Gumbo removes the bong pipe from his lips just long enough to shout, “Raving piglet!”

Belinda ignores him. “Why do they want to kill me, Wanita?”

“You must know too much, Belinda.”

“I don’t know anything. I’m alone.”

“Not any more. Gumbo needs you.”

“Do you always answer for the Hippy King?”

“What do you think?”

“I came here in good grace, Wanita. I expected more than this… this stoned-up hippy shit.”

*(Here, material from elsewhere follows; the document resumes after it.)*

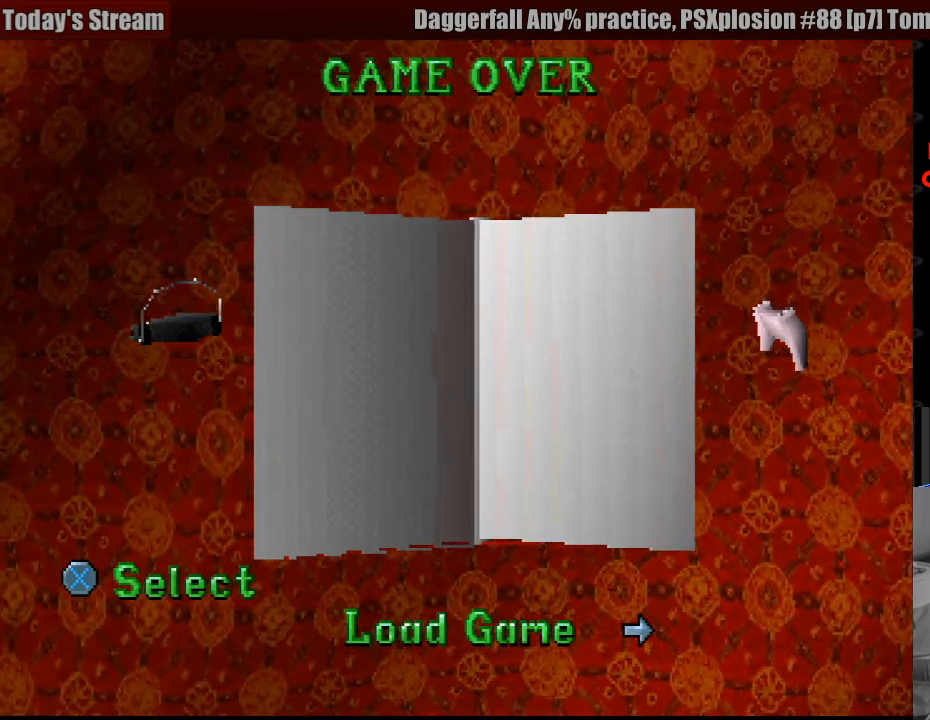
{"buttons": [], "events": []}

Wanita falls silent. Gumbo gurgles from behind his bong, his face stretched and curved by the glass, and then sneezes.

“Bless you—”

“Wanita, fuck off!” This from Belinda, surprising herself. She steps over the tangle of wires to where the good Gumbo is sitting. She wrenches the pipe out of his mouth, grabs the Cherry Stoner feather from the air, her fingers crackling with fire and pain as the flights tickle her skin. No matter. “Belinda, stop—” Wanita’s voice in the colours. No matter. This feather is going somewhere. Belinda rams it into Gumbo’s mouth. He starts to spit and gag, but she makes him suck.

Deep.

“Somebody told me the fever is coming through from a Vurt world called Juniper Suction. Is that right? Gumbo? Is that right?”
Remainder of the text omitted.